I was having a discussion recently about someone I know who never really learned to find her value in anything other than her beauty (of which she has plenty). She's a wife, a mother, a student, an athlete, a friend, a Christian -- there are so many labels I could give her that, to me, define her, but to HER, she's beautiful. It's where she finds her validation, her esteem, in essence, it's who she thinks she is.
It made me think about my own definitions and labels, which, to be honest, I've been taking stock of quite a bit lately. But looking at them after this particular conversation made me see them in a different light.
Here's the thing. I'm sure it comes as no surprise to anyone who knows me or reads my blog regularly that I don't adore my job. I mean, it has its perks (who wouldn't love working in sweat pants and slippers everyday?!?), but after a while, the downsides really start to outweigh the pajamas. Heck, I actually yearn to dress up and go places all the time now.
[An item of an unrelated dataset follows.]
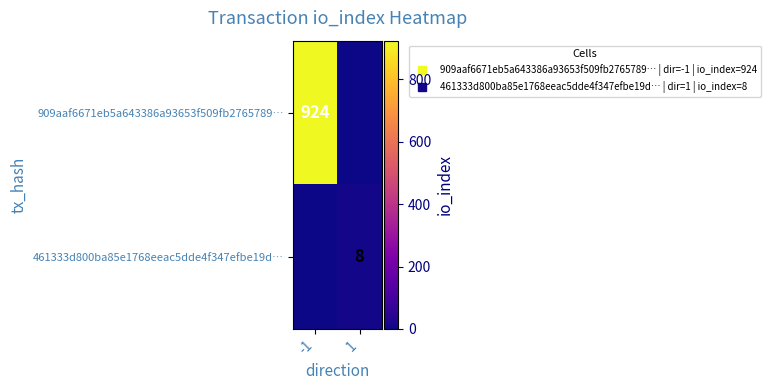

Which category has the lowest value across all series?

1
I get sick of my pjs.
All that to say that I don't define myself by my work, as most people do. And if I WERE to define myself occupationally, I'd be more likely to say that I'm an ex-teacher than to use my current job to define me.
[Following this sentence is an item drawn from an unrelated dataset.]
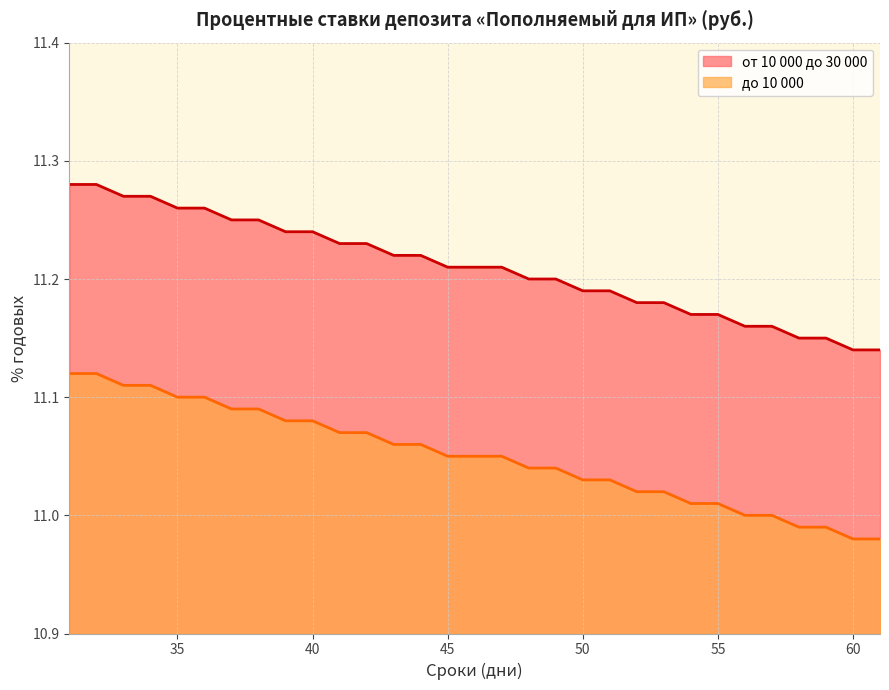

Reading left to right, list all the values displayed in this chart.

от 10 000 до 30 000: 31=11.1	32=11.1	33=11.1	34=11.1	35=11.1	36=11.1	37=11.1	38=11.1	39=11.1	40=11.1	41=11.1	42=11.1	43=11.1	44=11.1	45=11.1	46=11.1	47=11.1	48=11.0	49=11.0	50=11.0	51=11.0	52=11.0	53=11.0	54=11.0	55=11.0	56=11.0	57=11.0	58=11.0	59=11.0	60=11.0	61=11.0
до 10 000: 31=11.3	32=11.3	33=11.3	34=11.3	35=11.3	36=11.3	37=11.2	38=11.2	39=11.2	40=11.2	41=11.2	42=11.2	43=11.2	44=11.2	45=11.2	46=11.2	47=11.2	48=11.2	49=11.2	50=11.2	51=11.2	52=11.2	53=11.2	54=11.2	55=11.2	56=11.2	57=11.2	58=11.2	59=11.2	60=11.1	61=11.1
And the fact that occupationally, I'd define myself by something in the past made me realize that alot of my definitions and labels that I would give myself are based in the past. See, to ME, I'm not a fat lady. I'm a skinny, athletic girl who is desperately trying to lose weight. I remember being heartbroken when I realized that more of my friends now never knew me as skinny. They don't think of me as the girl who gained weight after college. They only picture me at this weight, whereas when I think of myself, I know that I'm REALLY a tiny gymnast, not this plump thing I look like now.
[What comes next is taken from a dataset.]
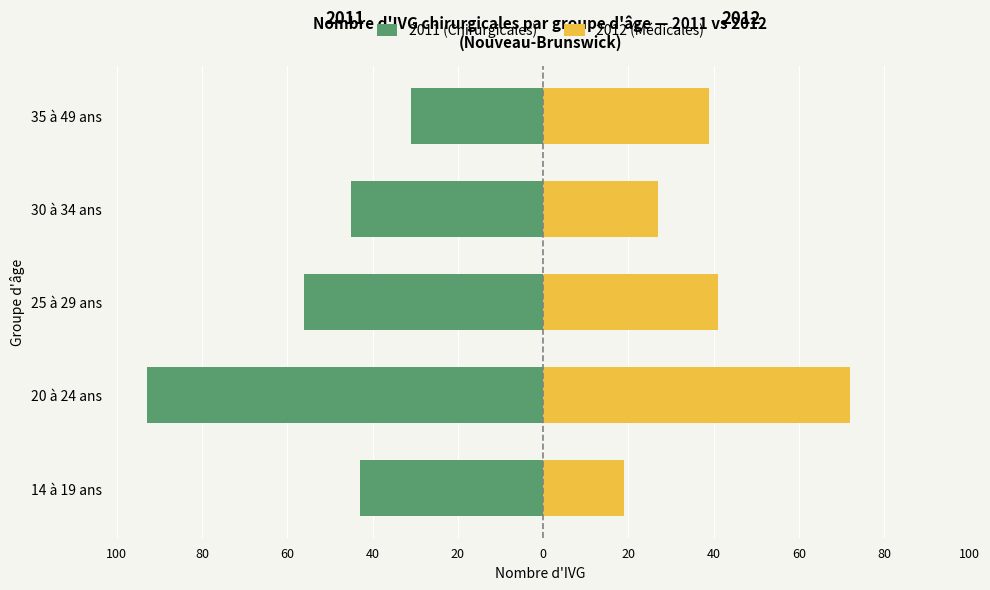

What is the value of the 2011 (Chirurgicales) bar at the 3rd from the left?

-56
I don't think that it's a matter of not accepting who I am now in my job or my weight, but rather than I'm not really pleased with either of those things personally so I don't want to change my definition of myself to meet them, even if they've both been true for more than 6 years now. And realizing that for 6 years I've not been happy with the current "me" makes me kind of sad.
That's not to say that I don't love certain parts of my life. I'm a mom, and a pretty darn good one, I like to think. My kid is happy and intelligent and funny and charming and I like to think at least some of that is a result of something I've done. I certainly hope that I'm a good wife at least most of the time. Granted, a load of laundry almost never gets put all the way up before another one is out of the dryer and my desk stays a mess, but I also have worked 6+ years at a job I really don't like to help pay the bills and I make his coffee and lunch every morning while getting our 2 year old fed and dressed without being asked. I take care of T sometimes 5 days a week and regularly 2 or 3 days a week by myself until past her bedtime. I do the grocery shopping and the cooking (when it gets done). I have mental notes of things he likes and doesn't and try to remember them in all situations (whether that means never cooking with or ordering tomatoes, mushrooms, or olives OR just restraining myself when I want to tell a story I think is hysterical that I know he might think was embarassing).
I'm GOOD at those parts of my life. I'm not perfect, but I'm proud of those parts.
But most people don't really think of or talk about those being things to be proud of. Most people want to define you by your job and what you've accomplished in the business world, not by how awesome your 2-year old is or how mean of a lasagna you can make. And I guess if I were a stay-at-home mom, I would be more ok with that because at least I could say that at my "job" - aka being a mom, I was really successful (and I might also keep the laundry a little closer to done). But I'm not. I work full-time and don't really change the world in any dramatic way, yet I whittle-away hours and hours doing it. And in my own definitions that I set a long, long time ago, that makes me feel like a failure at least a little bit.
I didn't realize until very recently how much having this "random computer job" (which is what I tell most people I do when asked) had cut down my self-esteem, but it really has. Which is ridiculous to me because another definition I have of myself is that I am a confident, self-assured person. I always have been. I've always done things as well as I could and thus been proud of myself and known that if I really wanted something, I could do it, get it, or work towards it. But these days, I question myself and am constantly scared of making a fool of myself.
So I'm working on that now. I took a big step recently and, although the outcome wasn't at all my desired ending, I didn't fail either. I did ok. And it made me think that maybe girl who is really only qualified to do a "random computer job" isn't really just that. Maybe I'm still that skinny, ex-teacher who's an awesome mom and wife somewhere in there and I just need to give her a chance to try and prove herself.